LI 54, Herbst 2001
Das Kamel haben wir von den Barbaren
Elementardaten
Textauszug
Rita Dove
DAS KAMEL HABEN WIR VON DEN BARBAREN
Dies eine ist riesig: grob geschnitten
sein Fell, wie gewalkter Filz –
und gleich so viel davon erhebt sich
in zwei unanständigen Hügeln auf seinem Rücken,
als hätte der Sand selbst in den Bart
des Himmels gerülpst. Ihr Götter,
welche Böswilligkeit! Das Auge, ein beständig
rotierender Planet, der unheilvoll glitzert,
gelblich, haarverklebt – mehr Haare
als du oder ich jemals zählen könnten –,
beobachtet jede Bewegung seines Wärters
und wartet, daß er ihm zu nahe kommt –
ein einziger Tritt würde jeden zum Krüppel machen.
Ein zweites Exemplar steht brüllend dort hinten
unter der Palme.
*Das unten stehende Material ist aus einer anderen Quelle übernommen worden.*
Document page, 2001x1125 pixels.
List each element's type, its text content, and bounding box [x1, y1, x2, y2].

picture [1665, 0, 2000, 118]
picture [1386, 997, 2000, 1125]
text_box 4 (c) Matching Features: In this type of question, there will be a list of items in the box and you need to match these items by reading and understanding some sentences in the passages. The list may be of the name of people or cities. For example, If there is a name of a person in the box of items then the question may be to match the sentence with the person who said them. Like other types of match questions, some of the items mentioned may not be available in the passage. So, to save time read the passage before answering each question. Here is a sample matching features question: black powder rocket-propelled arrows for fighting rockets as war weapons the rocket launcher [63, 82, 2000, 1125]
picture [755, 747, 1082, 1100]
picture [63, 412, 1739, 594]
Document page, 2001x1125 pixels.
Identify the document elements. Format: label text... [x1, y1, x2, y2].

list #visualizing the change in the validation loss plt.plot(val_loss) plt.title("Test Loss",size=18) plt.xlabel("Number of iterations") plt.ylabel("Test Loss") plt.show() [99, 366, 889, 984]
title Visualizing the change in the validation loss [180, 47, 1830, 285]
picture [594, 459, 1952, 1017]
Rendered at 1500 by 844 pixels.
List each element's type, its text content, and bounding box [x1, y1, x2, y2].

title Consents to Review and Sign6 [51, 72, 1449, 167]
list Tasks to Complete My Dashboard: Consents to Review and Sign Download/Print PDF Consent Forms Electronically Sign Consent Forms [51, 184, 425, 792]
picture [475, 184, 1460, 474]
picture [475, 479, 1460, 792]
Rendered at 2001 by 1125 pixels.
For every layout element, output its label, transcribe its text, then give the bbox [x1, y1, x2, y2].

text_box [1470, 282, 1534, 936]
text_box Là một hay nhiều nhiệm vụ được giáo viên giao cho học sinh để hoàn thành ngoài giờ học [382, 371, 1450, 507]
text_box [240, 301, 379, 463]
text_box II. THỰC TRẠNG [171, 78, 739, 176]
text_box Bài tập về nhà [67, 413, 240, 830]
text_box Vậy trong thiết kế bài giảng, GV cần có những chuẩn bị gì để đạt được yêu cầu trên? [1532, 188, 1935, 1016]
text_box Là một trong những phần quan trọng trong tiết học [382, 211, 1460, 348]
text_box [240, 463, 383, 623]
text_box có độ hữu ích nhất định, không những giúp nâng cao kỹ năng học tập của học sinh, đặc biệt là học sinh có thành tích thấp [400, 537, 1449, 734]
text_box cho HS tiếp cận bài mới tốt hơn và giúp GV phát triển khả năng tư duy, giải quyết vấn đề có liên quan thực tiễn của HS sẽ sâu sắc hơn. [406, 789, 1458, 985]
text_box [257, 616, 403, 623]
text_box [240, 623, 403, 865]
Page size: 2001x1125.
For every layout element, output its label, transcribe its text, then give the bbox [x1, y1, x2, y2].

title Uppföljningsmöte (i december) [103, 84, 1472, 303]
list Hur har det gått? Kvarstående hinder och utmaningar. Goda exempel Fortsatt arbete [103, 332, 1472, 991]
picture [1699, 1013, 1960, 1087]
Etwas schmächtiger,
doch genauso erschreckend – seine Lenden zerren
am Pflock –, mächtig wie der Gestank,
der unseren ausgedörrten Marktplatz sättigt.
Im größeren scheint ein Entschluß zu lauern:
Mit gespreizten Hinterbeinen reißt es an den Seilen,
schnaubt wütend, sabbert, zwingt den wuchtigen Kopf
zu diesem furchtbaren Laut. Könnte
das farblosere ein Weibchen, seine Gefährtin sein?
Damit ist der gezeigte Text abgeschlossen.